Sanusi mengungkapkan, dia termasuk salah seorang yang memiliki lahan di hutan lindung, dalam Kawasan Ekosistem Leuser. Namun, tidak membuka lahan sendiri.

“Karena tidak ada kesibukan, saya membeli lahan itu dari masyarakat. Selama imbauan pemerintah agar tetap di rumah, saya telah menanami lahan jenis tumbuhan usia lama, seperti durian dan lainnya,” ujarnya.

Sanusi mengaku, ketimbang stres di rumah lebih baik berkebun. “Ada beberapa orang seperti saya, mereka menghilangkan jenuh dengan berkebun atau membuka hutan untuk kebun,” jelasnya.

Baca: Pembangunan Jalan Jantho – Keumala dan Geumpang – Pameu, Walhi Aceh: Pertimbangkan Fungsi Hutan dan Habitat Satwa Liar

 

Kondisi TNGL yang dilihat dari Gayo Lues, Aceh. Foto: Junaidi Hanafiah/Mongabay Indonesia

 

Terkait perambahan di TNGL, sebelumnya Humas Balai Besar Taman Nasional Gunung Leuser [BBTNGL], Sudiro, Kamis [9 April 2020] menjelaskan, kegiatan ilegal masih terjadi di TNGL. Petugas balai taman juga beberapa kali melakukan penertiban dengan melibatkan lembaga penegak hukum.

> _DATA TERCATAT_:

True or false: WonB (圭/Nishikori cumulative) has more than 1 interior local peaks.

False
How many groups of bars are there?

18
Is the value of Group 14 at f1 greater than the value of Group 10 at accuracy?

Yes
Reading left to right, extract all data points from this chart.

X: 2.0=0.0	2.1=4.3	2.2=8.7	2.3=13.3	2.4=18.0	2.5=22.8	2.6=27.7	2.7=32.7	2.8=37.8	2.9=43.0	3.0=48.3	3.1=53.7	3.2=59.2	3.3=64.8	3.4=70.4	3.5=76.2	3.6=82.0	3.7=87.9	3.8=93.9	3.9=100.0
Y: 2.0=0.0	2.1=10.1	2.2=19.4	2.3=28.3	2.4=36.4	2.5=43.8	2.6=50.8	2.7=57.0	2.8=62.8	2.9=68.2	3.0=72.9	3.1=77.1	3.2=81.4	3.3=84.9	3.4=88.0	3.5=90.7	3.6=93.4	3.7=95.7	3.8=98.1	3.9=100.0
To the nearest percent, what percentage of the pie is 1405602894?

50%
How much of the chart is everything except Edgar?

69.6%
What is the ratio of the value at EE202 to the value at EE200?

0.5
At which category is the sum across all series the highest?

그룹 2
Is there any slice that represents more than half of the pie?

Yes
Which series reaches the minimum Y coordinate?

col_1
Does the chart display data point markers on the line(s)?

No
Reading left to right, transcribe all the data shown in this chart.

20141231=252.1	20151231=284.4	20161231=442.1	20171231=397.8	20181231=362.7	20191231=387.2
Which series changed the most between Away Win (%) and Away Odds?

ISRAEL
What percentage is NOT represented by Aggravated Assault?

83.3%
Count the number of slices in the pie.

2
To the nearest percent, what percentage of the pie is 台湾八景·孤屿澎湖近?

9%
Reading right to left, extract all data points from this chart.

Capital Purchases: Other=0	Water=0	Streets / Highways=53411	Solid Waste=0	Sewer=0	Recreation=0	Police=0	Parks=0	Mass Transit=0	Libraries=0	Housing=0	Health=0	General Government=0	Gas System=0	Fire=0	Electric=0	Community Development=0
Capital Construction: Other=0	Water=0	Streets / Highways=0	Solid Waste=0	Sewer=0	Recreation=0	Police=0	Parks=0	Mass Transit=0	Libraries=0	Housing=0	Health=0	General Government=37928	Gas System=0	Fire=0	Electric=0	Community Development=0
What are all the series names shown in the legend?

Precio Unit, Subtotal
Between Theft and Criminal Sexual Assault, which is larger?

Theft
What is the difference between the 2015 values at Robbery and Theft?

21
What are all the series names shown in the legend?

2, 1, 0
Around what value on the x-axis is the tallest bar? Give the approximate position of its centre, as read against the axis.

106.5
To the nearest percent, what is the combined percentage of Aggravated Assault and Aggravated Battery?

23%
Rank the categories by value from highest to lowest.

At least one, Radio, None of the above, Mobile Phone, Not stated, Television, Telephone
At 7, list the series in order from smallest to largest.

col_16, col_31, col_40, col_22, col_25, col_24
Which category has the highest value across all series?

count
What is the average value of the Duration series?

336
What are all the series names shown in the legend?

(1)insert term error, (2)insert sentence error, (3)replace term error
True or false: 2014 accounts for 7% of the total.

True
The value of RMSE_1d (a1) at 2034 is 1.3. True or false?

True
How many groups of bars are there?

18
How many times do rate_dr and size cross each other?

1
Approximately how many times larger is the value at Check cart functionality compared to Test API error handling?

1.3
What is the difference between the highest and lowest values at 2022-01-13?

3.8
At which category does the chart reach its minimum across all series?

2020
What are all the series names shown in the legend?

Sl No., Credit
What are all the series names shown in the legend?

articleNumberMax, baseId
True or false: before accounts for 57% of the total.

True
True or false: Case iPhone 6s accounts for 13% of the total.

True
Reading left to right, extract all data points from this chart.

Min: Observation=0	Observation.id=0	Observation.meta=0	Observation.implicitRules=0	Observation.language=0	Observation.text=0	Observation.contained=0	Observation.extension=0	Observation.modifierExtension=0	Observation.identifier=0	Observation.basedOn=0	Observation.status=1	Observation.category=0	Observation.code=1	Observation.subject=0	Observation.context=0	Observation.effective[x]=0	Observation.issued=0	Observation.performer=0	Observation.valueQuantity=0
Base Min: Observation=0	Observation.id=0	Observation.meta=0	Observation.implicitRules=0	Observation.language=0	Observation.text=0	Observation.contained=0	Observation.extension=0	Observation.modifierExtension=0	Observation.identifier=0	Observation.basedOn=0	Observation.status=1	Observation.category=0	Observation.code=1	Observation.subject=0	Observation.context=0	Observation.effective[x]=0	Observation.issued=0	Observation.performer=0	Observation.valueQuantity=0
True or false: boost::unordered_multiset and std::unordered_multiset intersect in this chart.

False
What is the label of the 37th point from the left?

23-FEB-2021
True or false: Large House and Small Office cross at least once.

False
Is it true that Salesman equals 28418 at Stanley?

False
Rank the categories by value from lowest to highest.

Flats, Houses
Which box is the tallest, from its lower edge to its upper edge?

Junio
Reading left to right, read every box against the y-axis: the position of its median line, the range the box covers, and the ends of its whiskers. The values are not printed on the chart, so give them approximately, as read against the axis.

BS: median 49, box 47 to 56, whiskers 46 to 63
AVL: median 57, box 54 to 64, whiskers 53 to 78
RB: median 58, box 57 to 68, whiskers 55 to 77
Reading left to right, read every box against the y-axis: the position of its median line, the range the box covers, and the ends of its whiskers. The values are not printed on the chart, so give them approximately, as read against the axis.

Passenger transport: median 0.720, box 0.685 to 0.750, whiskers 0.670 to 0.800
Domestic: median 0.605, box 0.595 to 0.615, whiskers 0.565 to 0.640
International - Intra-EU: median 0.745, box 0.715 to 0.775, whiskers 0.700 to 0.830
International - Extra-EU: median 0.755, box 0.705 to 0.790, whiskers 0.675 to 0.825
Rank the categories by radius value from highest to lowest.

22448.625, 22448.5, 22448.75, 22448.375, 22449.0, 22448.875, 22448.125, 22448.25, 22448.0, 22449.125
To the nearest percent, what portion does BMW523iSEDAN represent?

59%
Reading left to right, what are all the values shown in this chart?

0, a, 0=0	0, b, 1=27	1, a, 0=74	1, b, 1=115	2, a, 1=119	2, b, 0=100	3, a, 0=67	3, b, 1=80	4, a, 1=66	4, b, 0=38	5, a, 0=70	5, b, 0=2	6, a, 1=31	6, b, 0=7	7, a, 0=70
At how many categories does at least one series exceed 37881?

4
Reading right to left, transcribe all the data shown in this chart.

> _DAFTAR TUGAS_:
1) Menurut teks bacaan, siapa yang menjabat sebagai Humas Balai Besar Taman Nasional Gunung Leuser?
2) Salin kata demi kata bagian teks bacaan mulai dari "Terkait perambahan di" sampai "lembaga penegak hukum.".

> _JAWABAN SETIAP TUGAS_:
1) Sudiro.

2)
Terkait perambahan di TNGL, sebelumnya Humas Balai Besar Taman Nasional Gunung Leuser [BBTNGL], Sudiro, Kamis [9 April 2020] menjelaskan, kegiatan ilegal masih terjadi di TNGL. Petugas balai taman juga beberapa kali melakukan penertiban dengan melibatkan lembaga penegak hukum.